● What is needed
Going through the entries, how many lines include the string "format"? Answer only with the number.
***** Record excerpts *****
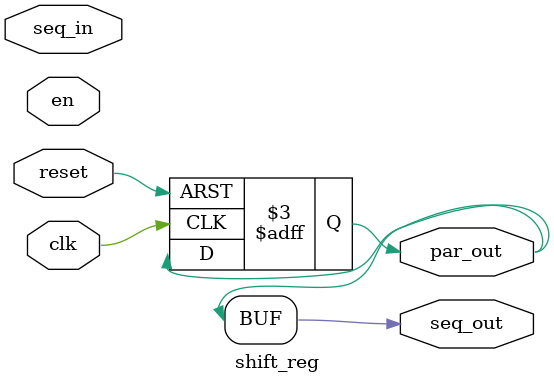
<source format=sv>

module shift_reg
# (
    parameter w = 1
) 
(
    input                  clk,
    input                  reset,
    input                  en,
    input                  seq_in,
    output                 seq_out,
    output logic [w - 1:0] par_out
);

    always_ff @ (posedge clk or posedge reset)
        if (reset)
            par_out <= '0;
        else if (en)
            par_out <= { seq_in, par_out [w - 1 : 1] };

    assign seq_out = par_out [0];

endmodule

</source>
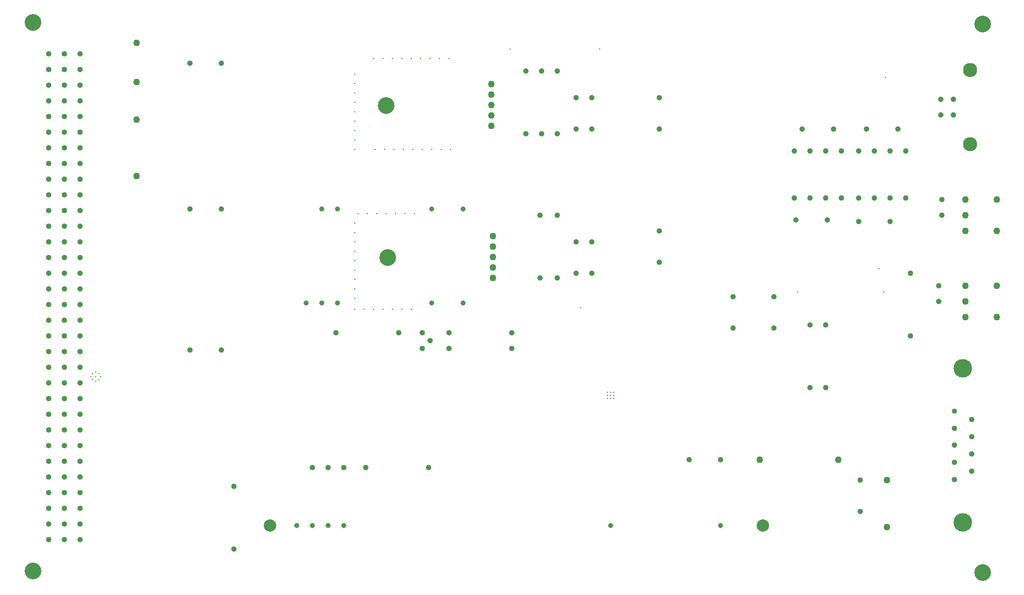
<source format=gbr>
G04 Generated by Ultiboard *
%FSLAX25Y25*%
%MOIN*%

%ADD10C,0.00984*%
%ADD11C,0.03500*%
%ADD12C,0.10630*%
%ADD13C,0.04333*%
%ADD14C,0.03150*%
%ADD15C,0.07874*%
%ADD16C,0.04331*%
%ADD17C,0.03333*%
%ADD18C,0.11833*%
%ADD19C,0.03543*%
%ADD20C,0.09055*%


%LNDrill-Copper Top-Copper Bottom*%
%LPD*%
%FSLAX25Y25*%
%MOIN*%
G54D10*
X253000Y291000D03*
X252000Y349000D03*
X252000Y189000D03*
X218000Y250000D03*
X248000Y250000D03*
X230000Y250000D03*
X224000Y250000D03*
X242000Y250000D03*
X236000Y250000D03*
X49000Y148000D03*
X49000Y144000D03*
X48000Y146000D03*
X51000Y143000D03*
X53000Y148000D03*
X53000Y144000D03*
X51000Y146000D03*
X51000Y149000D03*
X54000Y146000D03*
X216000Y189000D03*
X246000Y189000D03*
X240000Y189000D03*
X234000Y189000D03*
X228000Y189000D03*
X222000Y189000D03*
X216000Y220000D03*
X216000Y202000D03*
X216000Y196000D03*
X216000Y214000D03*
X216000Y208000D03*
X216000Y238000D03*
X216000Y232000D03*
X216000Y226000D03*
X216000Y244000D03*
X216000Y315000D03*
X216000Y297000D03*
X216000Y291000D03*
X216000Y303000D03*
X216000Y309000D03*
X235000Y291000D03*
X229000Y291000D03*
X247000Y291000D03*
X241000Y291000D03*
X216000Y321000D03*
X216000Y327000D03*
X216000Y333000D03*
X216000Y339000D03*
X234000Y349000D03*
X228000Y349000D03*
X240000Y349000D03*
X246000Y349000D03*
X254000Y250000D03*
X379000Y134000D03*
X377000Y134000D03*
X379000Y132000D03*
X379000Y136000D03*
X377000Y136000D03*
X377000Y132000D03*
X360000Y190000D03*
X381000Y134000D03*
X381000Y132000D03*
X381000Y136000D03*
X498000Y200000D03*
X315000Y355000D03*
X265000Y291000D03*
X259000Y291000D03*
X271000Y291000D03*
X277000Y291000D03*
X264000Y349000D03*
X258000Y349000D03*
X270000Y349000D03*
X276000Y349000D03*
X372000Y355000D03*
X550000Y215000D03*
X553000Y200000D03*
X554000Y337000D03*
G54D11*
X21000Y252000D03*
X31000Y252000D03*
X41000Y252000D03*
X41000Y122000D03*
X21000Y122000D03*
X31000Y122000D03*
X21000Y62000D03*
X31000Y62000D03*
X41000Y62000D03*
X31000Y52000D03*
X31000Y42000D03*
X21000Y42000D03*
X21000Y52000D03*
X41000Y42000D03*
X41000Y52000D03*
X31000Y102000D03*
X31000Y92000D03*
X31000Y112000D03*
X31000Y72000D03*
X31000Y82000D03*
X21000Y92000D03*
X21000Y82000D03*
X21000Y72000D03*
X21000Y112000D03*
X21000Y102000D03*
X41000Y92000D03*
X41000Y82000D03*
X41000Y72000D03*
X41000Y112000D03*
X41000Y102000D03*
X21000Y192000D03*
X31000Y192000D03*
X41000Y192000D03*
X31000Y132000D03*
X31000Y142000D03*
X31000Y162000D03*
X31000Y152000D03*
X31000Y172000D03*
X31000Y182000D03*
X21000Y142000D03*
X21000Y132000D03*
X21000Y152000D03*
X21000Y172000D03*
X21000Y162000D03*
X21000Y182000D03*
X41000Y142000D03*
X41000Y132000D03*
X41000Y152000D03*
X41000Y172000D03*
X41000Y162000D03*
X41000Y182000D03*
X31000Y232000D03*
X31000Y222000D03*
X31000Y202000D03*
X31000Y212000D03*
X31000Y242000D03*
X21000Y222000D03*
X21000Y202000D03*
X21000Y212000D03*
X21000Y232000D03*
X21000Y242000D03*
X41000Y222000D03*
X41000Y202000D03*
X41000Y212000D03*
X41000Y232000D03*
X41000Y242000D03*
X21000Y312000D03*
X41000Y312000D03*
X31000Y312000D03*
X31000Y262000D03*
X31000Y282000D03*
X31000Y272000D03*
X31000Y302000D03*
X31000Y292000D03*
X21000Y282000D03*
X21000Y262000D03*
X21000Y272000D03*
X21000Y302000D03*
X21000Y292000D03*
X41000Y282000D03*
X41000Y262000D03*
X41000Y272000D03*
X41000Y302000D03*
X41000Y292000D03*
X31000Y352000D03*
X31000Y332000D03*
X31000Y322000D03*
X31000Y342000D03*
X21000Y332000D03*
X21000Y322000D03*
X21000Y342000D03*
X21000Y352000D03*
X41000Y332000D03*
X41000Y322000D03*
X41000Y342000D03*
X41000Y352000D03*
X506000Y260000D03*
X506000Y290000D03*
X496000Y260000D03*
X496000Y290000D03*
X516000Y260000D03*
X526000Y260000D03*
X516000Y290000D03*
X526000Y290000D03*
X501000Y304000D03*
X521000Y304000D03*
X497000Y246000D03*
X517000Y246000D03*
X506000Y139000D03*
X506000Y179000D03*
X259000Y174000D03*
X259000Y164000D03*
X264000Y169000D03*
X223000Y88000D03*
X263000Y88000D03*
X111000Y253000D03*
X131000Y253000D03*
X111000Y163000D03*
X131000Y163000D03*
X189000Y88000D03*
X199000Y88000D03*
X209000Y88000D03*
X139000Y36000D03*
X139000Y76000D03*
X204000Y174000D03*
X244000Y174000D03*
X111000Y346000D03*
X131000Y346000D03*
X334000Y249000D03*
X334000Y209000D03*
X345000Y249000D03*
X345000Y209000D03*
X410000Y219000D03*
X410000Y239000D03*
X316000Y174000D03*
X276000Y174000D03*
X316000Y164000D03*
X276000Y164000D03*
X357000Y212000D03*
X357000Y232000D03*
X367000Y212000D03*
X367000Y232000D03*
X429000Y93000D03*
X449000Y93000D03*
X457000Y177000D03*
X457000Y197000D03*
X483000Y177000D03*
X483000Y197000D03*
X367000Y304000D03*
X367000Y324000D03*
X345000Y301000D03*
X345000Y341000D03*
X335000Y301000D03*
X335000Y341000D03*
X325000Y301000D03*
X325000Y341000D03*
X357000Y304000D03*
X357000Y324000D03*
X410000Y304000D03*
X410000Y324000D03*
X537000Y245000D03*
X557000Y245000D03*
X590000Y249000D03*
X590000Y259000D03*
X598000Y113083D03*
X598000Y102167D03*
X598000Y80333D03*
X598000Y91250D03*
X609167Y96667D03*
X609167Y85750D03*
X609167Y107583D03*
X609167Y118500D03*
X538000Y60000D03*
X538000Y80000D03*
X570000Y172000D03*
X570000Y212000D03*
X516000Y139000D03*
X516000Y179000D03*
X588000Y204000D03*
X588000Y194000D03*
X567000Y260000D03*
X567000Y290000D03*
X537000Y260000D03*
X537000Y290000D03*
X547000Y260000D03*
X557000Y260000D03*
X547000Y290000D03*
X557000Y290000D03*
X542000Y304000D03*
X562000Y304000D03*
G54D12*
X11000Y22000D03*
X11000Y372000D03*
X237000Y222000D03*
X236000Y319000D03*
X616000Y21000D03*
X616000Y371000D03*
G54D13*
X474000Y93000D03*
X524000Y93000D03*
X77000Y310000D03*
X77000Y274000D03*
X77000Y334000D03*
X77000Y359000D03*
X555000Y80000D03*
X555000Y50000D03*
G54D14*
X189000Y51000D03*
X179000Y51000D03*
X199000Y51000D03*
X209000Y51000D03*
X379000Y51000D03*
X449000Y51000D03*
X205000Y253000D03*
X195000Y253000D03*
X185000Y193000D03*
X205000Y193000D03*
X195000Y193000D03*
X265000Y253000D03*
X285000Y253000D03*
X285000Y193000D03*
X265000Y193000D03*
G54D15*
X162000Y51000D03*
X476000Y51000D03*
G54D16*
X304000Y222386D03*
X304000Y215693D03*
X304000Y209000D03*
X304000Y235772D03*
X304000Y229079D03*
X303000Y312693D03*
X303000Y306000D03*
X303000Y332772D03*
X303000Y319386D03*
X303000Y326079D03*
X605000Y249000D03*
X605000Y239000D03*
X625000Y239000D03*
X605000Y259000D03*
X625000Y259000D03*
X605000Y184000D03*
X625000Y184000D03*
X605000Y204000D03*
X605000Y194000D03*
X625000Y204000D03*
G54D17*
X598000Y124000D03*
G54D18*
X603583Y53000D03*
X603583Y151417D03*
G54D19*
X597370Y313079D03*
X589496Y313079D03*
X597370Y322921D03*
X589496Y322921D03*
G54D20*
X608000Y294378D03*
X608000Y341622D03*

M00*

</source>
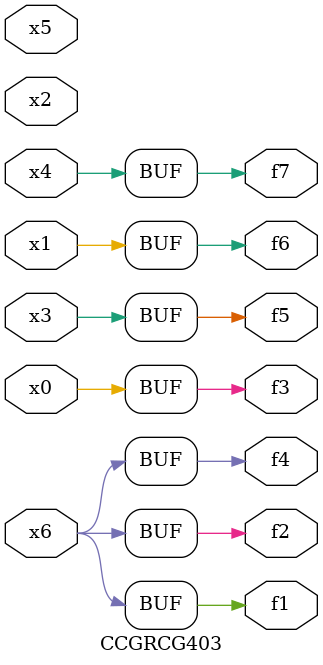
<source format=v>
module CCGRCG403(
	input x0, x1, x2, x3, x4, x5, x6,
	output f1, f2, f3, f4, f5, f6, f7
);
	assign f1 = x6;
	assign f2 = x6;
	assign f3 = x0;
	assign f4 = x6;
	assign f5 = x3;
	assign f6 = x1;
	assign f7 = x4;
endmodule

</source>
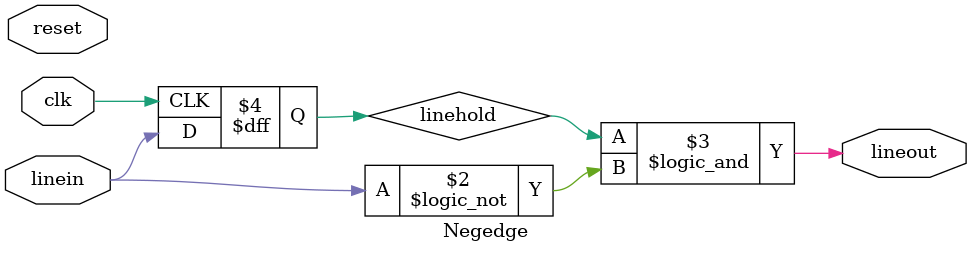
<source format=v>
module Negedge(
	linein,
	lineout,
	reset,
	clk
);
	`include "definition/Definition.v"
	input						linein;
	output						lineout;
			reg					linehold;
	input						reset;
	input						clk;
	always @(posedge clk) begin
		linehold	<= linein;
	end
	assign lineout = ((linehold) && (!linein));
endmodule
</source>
*****
● Result
4